== Task directions ==
For each line below, check whether "bounds" is present. Report how many lines have it, nothing else.

☆ ☆ ☆ ☆ ☆ ☆ ☆

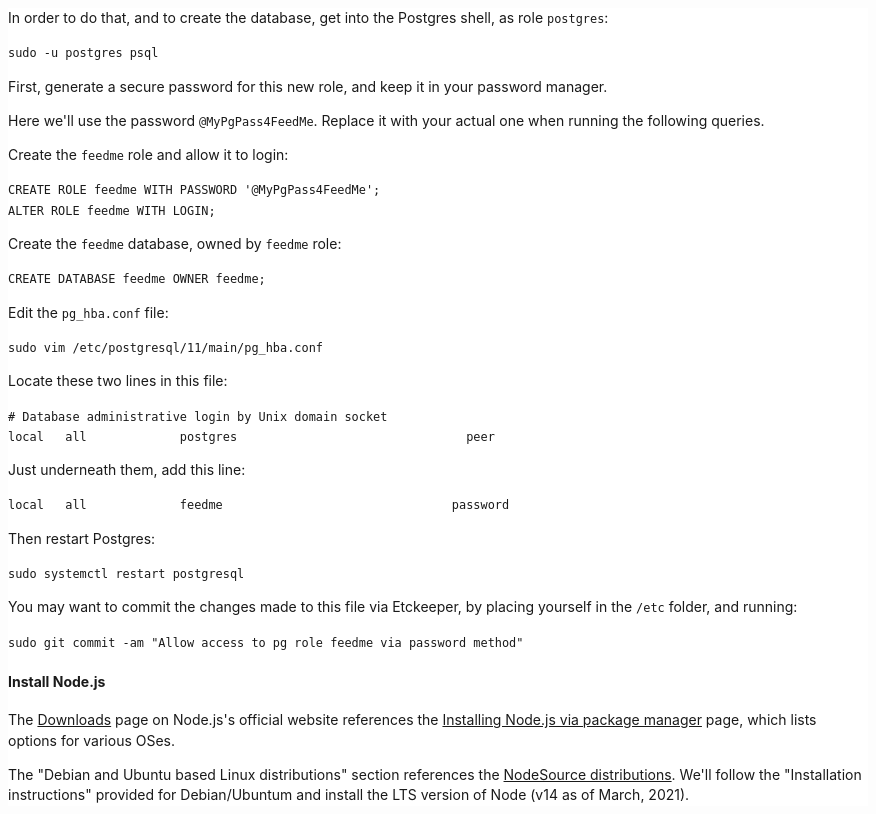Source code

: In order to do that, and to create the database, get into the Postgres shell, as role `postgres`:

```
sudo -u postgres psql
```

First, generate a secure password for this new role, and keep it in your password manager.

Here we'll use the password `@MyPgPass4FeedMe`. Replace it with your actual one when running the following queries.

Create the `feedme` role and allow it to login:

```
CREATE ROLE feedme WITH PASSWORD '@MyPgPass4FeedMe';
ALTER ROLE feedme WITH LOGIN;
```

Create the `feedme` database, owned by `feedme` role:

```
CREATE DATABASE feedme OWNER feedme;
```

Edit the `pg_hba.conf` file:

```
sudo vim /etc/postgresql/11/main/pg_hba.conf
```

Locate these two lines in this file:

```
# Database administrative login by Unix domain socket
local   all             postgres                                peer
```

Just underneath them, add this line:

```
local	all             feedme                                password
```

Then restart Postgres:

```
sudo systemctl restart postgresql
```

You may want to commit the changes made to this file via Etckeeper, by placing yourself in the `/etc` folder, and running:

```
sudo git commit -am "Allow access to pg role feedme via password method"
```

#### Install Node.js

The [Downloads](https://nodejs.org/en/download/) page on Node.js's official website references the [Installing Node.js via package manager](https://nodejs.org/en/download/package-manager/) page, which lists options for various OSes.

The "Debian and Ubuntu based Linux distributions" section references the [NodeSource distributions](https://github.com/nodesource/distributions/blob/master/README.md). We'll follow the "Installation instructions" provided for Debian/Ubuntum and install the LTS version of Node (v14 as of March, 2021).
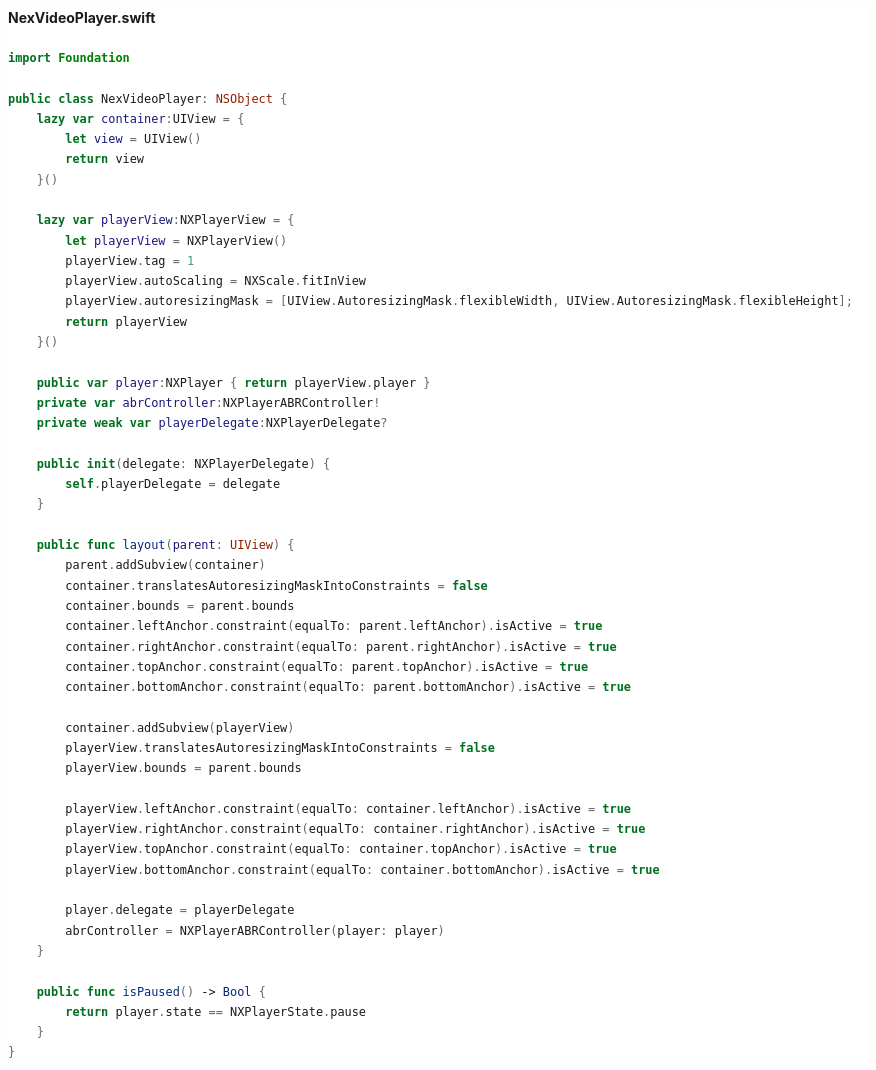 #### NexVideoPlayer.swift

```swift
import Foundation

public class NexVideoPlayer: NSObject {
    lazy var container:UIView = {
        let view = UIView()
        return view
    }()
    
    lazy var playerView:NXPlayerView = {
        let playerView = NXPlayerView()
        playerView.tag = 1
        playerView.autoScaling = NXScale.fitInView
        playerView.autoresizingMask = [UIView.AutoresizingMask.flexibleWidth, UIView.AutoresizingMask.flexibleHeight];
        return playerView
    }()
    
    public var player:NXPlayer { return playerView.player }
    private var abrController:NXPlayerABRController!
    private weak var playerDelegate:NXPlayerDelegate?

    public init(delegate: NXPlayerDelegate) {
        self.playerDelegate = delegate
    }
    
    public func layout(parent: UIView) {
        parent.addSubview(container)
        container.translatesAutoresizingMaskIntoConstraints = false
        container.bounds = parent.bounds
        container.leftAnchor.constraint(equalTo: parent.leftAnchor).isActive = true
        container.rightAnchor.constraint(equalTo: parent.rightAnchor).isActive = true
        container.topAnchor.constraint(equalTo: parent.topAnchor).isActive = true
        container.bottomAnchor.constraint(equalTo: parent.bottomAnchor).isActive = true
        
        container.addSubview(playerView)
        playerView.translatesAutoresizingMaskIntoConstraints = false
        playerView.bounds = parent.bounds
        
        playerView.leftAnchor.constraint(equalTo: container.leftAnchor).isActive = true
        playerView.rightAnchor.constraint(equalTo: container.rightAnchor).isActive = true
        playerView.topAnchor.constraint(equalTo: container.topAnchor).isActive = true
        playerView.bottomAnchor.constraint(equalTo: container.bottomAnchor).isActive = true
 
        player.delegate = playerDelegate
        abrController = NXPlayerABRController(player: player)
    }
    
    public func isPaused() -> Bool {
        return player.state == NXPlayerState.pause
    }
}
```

☆ ☆ ☆ ☆ ☆ ☆ ☆

== Your solution ==
2